Task objective – Each entry below is to be reproduced exactly, though any pictures it holds must be omitted.
Start of Records
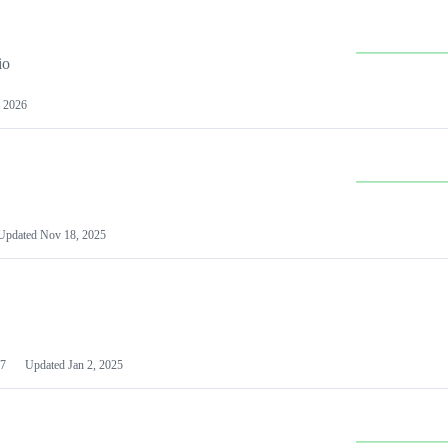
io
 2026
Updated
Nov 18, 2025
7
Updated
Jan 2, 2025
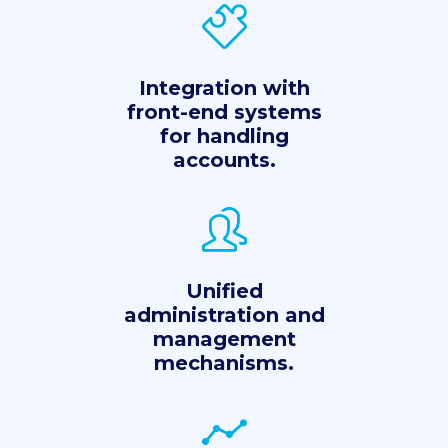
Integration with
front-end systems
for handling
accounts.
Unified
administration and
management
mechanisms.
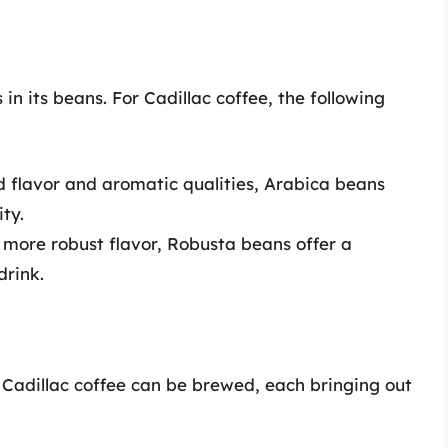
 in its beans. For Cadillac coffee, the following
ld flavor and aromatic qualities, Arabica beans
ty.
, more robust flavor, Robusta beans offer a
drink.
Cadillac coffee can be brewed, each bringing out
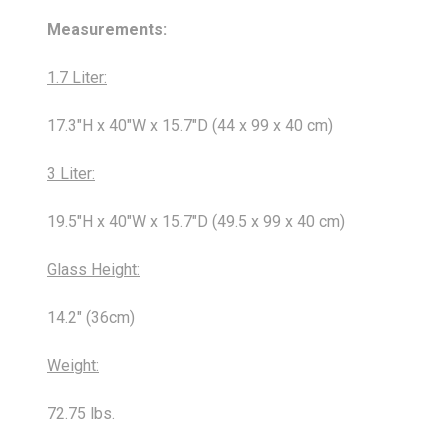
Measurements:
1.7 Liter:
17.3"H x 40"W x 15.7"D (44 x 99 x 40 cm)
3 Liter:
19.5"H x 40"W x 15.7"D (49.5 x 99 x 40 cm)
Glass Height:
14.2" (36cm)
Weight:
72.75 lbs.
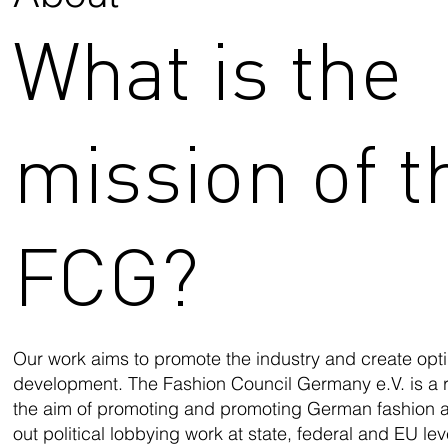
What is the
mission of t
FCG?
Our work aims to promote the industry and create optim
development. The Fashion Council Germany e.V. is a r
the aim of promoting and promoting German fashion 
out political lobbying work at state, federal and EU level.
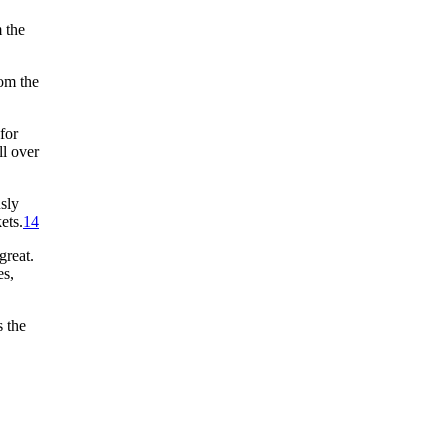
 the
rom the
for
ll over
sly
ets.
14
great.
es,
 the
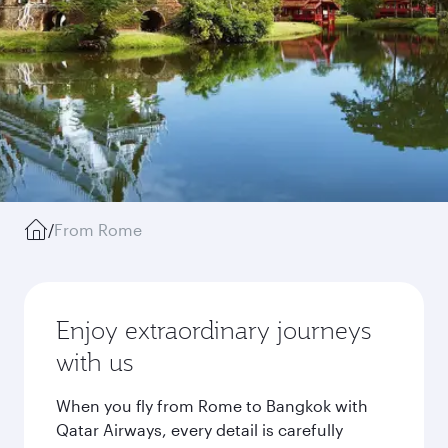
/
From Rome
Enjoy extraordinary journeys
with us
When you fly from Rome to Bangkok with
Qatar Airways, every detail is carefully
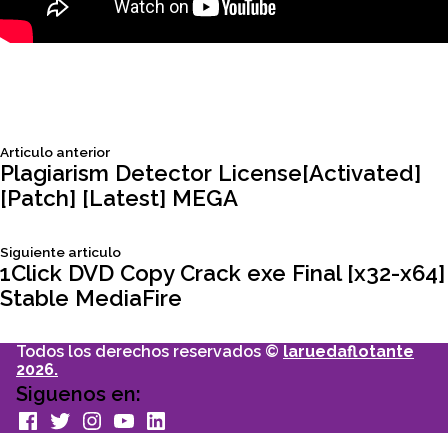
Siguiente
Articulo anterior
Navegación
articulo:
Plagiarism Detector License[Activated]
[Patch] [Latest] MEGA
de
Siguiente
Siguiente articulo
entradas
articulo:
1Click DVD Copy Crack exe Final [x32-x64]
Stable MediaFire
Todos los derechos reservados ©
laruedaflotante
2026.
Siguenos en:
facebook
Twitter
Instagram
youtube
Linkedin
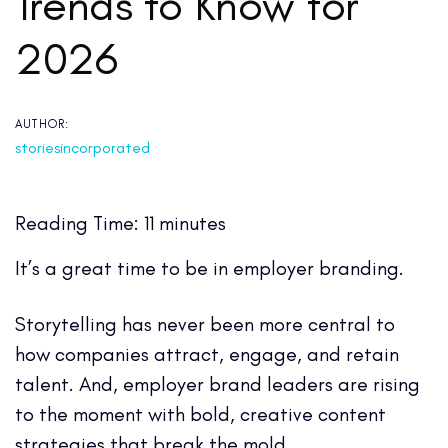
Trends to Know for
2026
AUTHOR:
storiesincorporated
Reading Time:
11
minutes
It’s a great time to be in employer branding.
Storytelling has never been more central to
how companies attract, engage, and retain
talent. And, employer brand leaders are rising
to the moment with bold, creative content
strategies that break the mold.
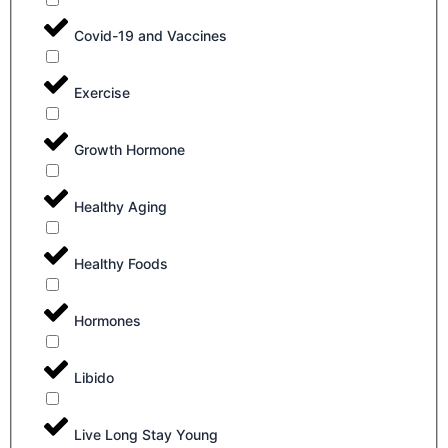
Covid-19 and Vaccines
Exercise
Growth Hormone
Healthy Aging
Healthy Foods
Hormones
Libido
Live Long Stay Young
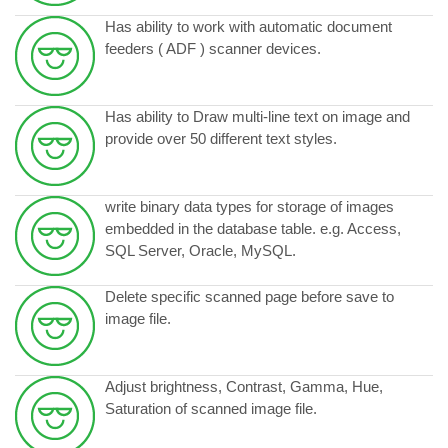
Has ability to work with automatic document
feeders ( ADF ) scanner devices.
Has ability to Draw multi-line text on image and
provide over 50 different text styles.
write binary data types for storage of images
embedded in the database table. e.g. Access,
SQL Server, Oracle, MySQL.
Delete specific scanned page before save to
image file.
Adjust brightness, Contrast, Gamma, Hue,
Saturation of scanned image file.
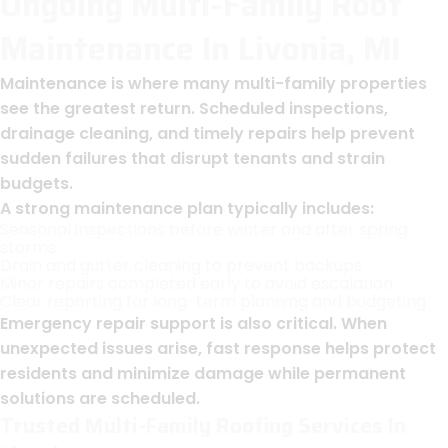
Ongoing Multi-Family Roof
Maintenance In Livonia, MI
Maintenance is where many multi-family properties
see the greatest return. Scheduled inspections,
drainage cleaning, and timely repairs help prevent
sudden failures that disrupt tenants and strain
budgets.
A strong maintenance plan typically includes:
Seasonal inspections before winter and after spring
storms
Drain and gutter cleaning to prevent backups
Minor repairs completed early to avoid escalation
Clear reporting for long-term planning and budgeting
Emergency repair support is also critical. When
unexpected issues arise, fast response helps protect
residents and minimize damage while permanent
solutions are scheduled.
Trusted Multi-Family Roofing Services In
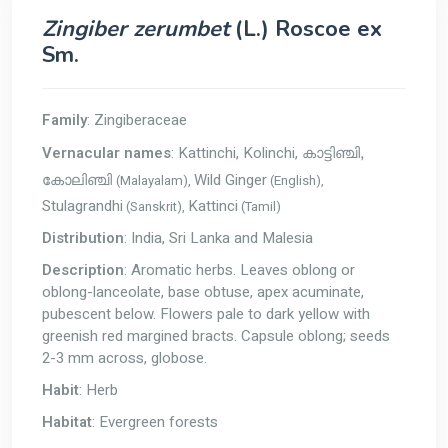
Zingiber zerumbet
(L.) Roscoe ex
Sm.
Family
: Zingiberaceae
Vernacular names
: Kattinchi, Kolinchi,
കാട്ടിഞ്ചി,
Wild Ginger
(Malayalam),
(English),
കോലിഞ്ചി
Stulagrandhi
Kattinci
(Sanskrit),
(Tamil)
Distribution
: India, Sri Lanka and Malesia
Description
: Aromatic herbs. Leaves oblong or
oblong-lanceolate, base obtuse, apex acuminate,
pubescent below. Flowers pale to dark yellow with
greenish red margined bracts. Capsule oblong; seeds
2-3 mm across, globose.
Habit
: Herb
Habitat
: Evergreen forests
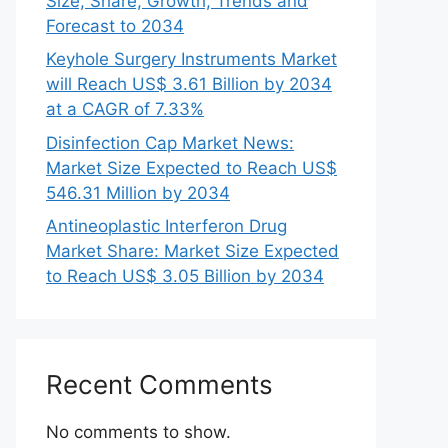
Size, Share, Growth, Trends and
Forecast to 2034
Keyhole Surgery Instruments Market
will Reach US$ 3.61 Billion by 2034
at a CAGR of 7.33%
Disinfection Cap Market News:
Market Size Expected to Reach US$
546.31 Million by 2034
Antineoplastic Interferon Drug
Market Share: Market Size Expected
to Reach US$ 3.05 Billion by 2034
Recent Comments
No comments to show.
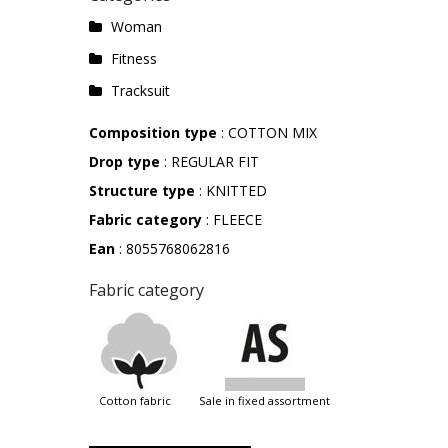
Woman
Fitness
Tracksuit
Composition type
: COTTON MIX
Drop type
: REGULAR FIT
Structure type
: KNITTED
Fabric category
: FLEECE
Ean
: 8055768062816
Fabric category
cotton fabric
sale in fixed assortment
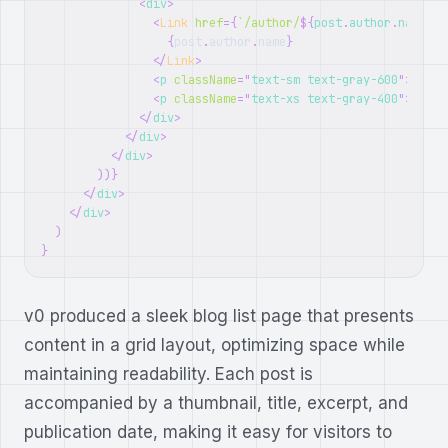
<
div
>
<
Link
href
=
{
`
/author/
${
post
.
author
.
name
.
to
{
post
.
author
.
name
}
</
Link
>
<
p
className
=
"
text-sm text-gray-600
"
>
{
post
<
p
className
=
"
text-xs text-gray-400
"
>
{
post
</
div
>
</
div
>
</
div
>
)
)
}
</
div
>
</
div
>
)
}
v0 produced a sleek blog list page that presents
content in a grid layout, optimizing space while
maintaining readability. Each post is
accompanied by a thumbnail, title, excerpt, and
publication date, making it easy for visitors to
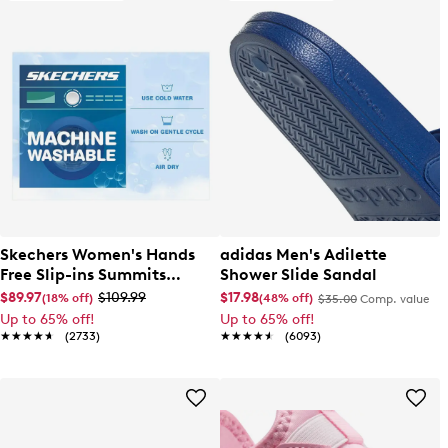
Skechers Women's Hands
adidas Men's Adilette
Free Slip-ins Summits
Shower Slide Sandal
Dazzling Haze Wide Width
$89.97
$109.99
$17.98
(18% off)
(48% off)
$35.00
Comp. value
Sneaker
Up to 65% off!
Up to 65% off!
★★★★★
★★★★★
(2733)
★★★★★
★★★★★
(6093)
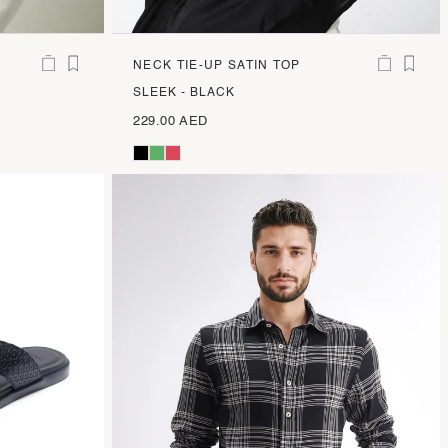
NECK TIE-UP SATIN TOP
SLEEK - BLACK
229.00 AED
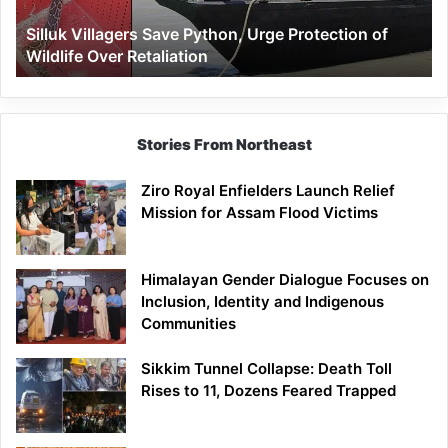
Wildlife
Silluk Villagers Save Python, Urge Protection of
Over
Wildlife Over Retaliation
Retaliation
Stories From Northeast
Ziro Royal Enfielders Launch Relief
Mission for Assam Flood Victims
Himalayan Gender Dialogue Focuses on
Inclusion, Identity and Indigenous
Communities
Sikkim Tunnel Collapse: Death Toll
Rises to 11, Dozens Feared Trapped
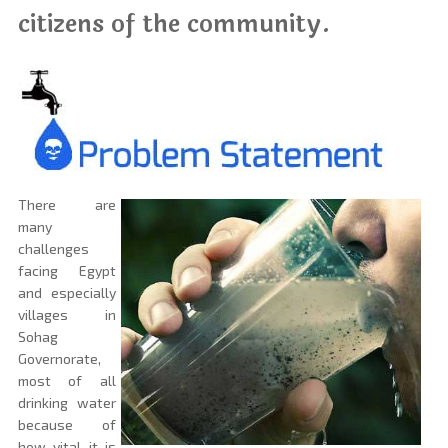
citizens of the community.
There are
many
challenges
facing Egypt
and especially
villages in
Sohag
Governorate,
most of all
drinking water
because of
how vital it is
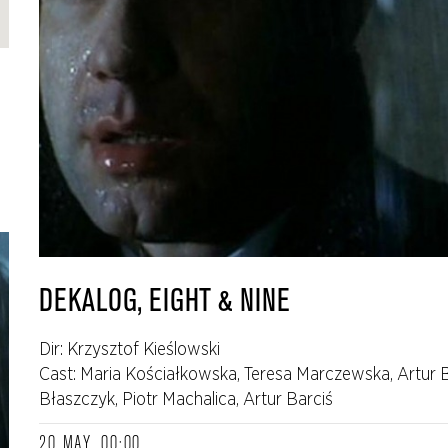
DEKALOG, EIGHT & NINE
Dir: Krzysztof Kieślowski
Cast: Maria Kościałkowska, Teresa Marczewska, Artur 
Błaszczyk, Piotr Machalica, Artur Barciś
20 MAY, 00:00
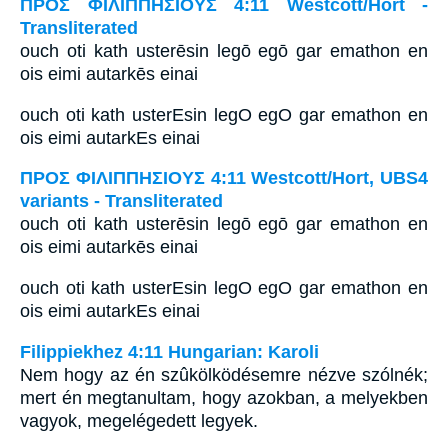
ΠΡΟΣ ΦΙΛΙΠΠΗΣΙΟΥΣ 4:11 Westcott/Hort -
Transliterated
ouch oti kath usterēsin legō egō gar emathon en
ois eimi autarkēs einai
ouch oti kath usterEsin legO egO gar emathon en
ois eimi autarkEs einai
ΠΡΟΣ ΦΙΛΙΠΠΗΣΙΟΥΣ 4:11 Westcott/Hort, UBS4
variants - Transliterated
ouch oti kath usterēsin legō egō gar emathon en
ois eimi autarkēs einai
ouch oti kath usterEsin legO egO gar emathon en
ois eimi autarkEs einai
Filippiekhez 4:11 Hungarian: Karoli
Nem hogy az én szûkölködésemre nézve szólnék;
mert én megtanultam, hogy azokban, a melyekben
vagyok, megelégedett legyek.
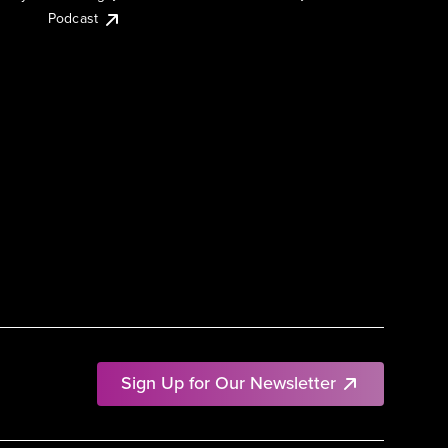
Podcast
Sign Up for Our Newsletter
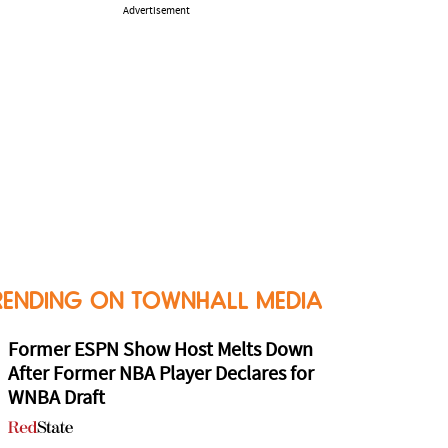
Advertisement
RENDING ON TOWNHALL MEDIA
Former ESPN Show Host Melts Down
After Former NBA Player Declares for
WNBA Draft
End of Records
Output of the task –
io
 2026
Updated
Nov 18, 2025
7
Updated
Jan 2, 2025
Integration with
front-end systems
for handling
accounts.
Unified
administration and
management
mechanisms.
 in its beans. For Cadillac coffee, the following
ld flavor and aromatic qualities, Arabica beans
ty.
, more robust flavor, Robusta beans offer a
drink.
Cadillac coffee can be brewed, each bringing out
Measurements:
1.7 Liter:
17.3"H x 40"W x 15.7"D (44 x 99 x 40 cm)
3 Liter:
19.5"H x 40"W x 15.7"D (49.5 x 99 x 40 cm)
Glass Height:
14.2" (36cm)
Weight:
72.75 lbs.
What is the
mission of t
FCG?
Our work aims to promote the industry and create optim
development. The Fashion Council Germany e.V. is a r
the aim of promoting and promoting German fashion 
out political lobbying work at state, federal and EU level.
 the
rom the
for
ll over
sly
ets.
14
great.
es,
 the
/
From Rome
Enjoy extraordinary journeys
with us
When you fly from Rome to Bangkok with
Qatar Airways, every detail is carefully
Siguiente
Articulo anterior
Navegación
articulo:
Plagiarism Detector License[Activated]
[Patch] [Latest] MEGA
de
Siguiente
Siguiente articulo
entradas
articulo:
1Click DVD Copy Crack exe Final [x32-x64]
Stable MediaFire
Todos los derechos reservados ©
laruedaflotante
2026.
Siguenos en:
facebook
Twitter
Instagram
youtube
Linkedin
Trends to Know for
2026
AUTHOR:
storiesincorporated
Reading Time:
11
minutes
It’s a great time to be in employer branding.
Storytelling has never been more central to
how companies attract, engage, and retain
talent. And, employer brand leaders are rising
to the moment with bold, creative content
strategies that break the mold.
Covid-19 and Vaccines
Exercise
Growth Hormone
Healthy Aging
Healthy Foods
Hormones
Libido
Live Long Stay Young
Has ability to work with automatic document
feeders ( ADF ) scanner devices.
Has ability to Draw multi-line text on image and
provide over 50 different text styles.
write binary data types for storage of images
embedded in the database table. e.g. Access,
SQL Server, Oracle, MySQL.
Delete specific scanned page before save to
image file.
Adjust brightness, Contrast, Gamma, Hue,
Saturation of scanned image file.
Ongoing Multi-Family Roof
Maintenance In Livonia, MI
Maintenance is where many multi-family properties
see the greatest return. Scheduled inspections,
drainage cleaning, and timely repairs help prevent
sudden failures that disrupt tenants and strain
budgets.
A strong maintenance plan typically includes:
Seasonal inspections before winter and after spring
storms
Drain and gutter cleaning to prevent backups
Minor repairs completed early to avoid escalation
Clear reporting for long-term planning and budgeting
Emergency repair support is also critical. When
unexpected issues arise, fast response helps protect
residents and minimize damage while permanent
solutions are scheduled.
Trusted Multi-Family Roofing Services In
Zingiber zerumbet
(L.) Roscoe ex
Sm.
Family
: Zingiberaceae
Vernacular names
: Kattinchi, Kolinchi,
കാട്ടിഞ്ചി,
Wild Ginger
(Malayalam),
(English),
കോലിഞ്ചി
Stulagrandhi
Kattinci
(Sanskrit),
(Tamil)
Distribution
: India, Sri Lanka and Malesia
Description
: Aromatic herbs. Leaves oblong or
oblong-lanceolate, base obtuse, apex acuminate,
pubescent below. Flowers pale to dark yellow with
greenish red margined bracts. Capsule oblong; seeds
2-3 mm across, globose.
Habit
: Herb
Habitat
: Evergreen forests
Size, Share, Growth, Trends and
Forecast to 2034
Keyhole Surgery Instruments Market
will Reach US$ 3.61 Billion by 2034
at a CAGR of 7.33%
Disinfection Cap Market News:
Market Size Expected to Reach US$
546.31 Million by 2034
Antineoplastic Interferon Drug
Market Share: Market Size Expected
to Reach US$ 3.05 Billion by 2034
Recent Comments
No comments to show.
Woman
Fitness
Tracksuit
Composition type
: COTTON MIX
Drop type
: REGULAR FIT
Structure type
: KNITTED
Fabric category
: FLEECE
Ean
: 8055768062816
Fabric category
cotton fabric
sale in fixed assortment
<
div
>
<
Link
href
=
{
`
/author/
${
post
.
author
.
name
.
to
{
post
.
author
.
name
}
</
Link
>
<
p
className
=
"
text-sm text-gray-600
"
>
{
post
<
p
className
=
"
text-xs text-gray-400
"
>
{
post
</
div
>
</
div
>
</
div
>
)
)
}
</
div
>
</
div
>
)
}
v0 produced a sleek blog list page that presents
content in a grid layout, optimizing space while
maintaining readability. Each post is
accompanied by a thumbnail, title, excerpt, and
publication date, making it easy for visitors to
Skechers Women's Hands
adidas Men's Adilette
Free Slip-ins Summits
Shower Slide Sandal
Dazzling Haze Wide Width
$89.97
$109.99
$17.98
(18% off)
(48% off)
$35.00
Comp. value
Sneaker
Up to 65% off!
Up to 65% off!
★★★★★
★★★★★
(2733)
★★★★★
★★★★★
(6093)
NECK TIE-UP SATIN TOP
SLEEK - BLACK
229.00 AED
Wildlife
Silluk Villagers Save Python, Urge Protection of
Over
Wildlife Over Retaliation
Retaliation
Stories From Northeast
Ziro Royal Enfielders Launch Relief
Mission for Assam Flood Victims
Himalayan Gender Dialogue Focuses on
Inclusion, Identity and Indigenous
Communities
Sikkim Tunnel Collapse: Death Toll
Rises to 11, Dozens Feared Trapped
citizens of the community.
There are
many
challenges
facing Egypt
and especially
villages in
Sohag
Governorate,
most of all
drinking water
because of
how vital it is
DEKALOG, EIGHT & NINE
Dir: Krzysztof Kieślowski
Cast: Maria Kościałkowska, Teresa Marczewska, Artur 
Błaszczyk, Piotr Machalica, Artur Barciś
20 MAY, 00:00
ΠΡΟΣ ΦΙΛΙΠΠΗΣΙΟΥΣ 4:11 Westcott/Hort -
Transliterated
ouch oti kath usterēsin legō egō gar emathon en
ois eimi autarkēs einai
ouch oti kath usterEsin legO egO gar emathon en
ois eimi autarkEs einai
ΠΡΟΣ ΦΙΛΙΠΠΗΣΙΟΥΣ 4:11 Westcott/Hort, UBS4
variants - Transliterated
ouch oti kath usterēsin legō egō gar emathon en
ois eimi autarkēs einai
ouch oti kath usterEsin legO egO gar emathon en
ois eimi autarkEs einai
Filippiekhez 4:11 Hungarian: Karoli
Nem hogy az én szûkölködésemre nézve szólnék;
mert én megtanultam, hogy azokban, a melyekben
vagyok, megelégedett legyek.
Podcast
Sign Up for Our Newsletter
Advertisement
RENDING ON TOWNHALL MEDIA
Former ESPN Show Host Melts Down
After Former NBA Player Declares for
WNBA Draft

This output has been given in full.